Problem to work on ▸ Carry on the passage below about Haydn and Mrs. Schroeter, picking up where it stops.

Selected text ▸
June the 29th, 1791."
This little note was the first of a series of genuine love letters
preserved for many years by Haydn. His answers to them seem to have been
lost, though the whimsical spade of time that has recently brought to
light the works of Bacchylides, after two thousand years and more of
oblivion, may with equal speed unsod Haydn's letters to this interesting
personage. May we be there to see!
Just nineteen years before this little preludising note, Mrs. Schroeter
was an Englishwoman of wealth and aristocracy. In that year there came
to London a German musician, Johann Samuel Schroeter, a brother of
Corona Schroeter, one of that Amazonian army of beauties to whom Goethe
made love and wrote poetry. He became music-master to the English queen
as successor to that son of Sebastian Bach who is known as "the English
Bach." He speedily won pupils and esteem among the higher circles of
London society. But being welcomed as a musician was one thing and as a
son-in-law quite another. When, therefore, he made one of his most
aristocratic pupils his wife by a clandestine marriage, there was,
according to Fetis, such scandal and such a threat of legal proceedings
that he consented to the annulment of the marriage in consideration of a
pension of five hundred pounds, and retired from the city to escape
notoriety. Sixteen years after his entry into London Schroeter died of
consumption.

Given material ▸
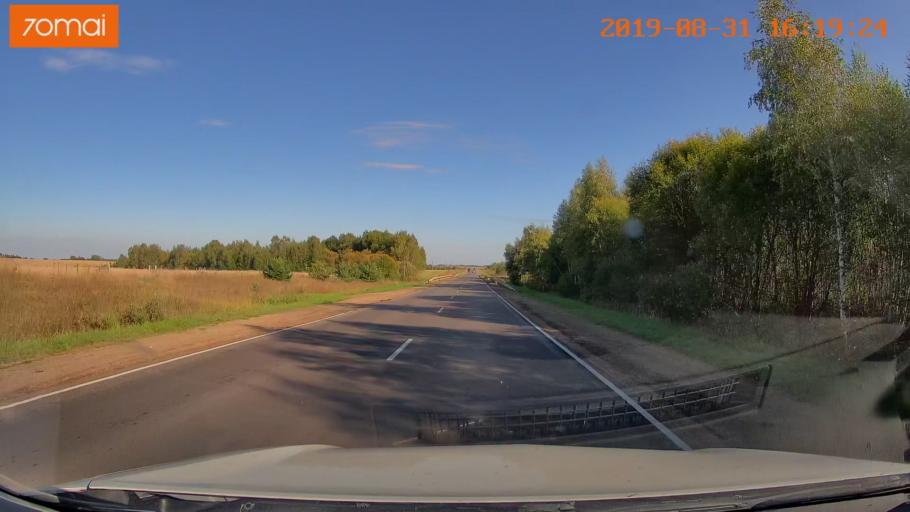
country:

Final answer ▸
Three years later another German musician, Joseph Haydn, appears in
London, and is taken up by society. Mrs. Schroeter, apparently not sated
by her first experience, proceeds to repeat it pat. Just as before, she
becomes a pupil in music, and later a pupil in love of the newcomer. But
whereas her husband had died at the age of thirty-eight, her new lover
Haydn was fifty-nine when she met him.
Dies quoted Haydn's own words as saying, "In London, I fell in love with
a widow, though she was sixty years old at the time." But Mr. Krehbiel
shows good reason for believing that Dies must have misunderstood Haydn.
To me it occurs as a possibility that Haydn said to Dies, not "though
she was sixty years old," but "though I was sixty years old." I think we
are safe in assuming with Mr. Krehbiel that she was not more than
thirty-five or forty, an age not yet so great, according to statistics,
as that of Helen of Troy, Cleopatra, and Marian Delorme, at the times
of their most potent beauty.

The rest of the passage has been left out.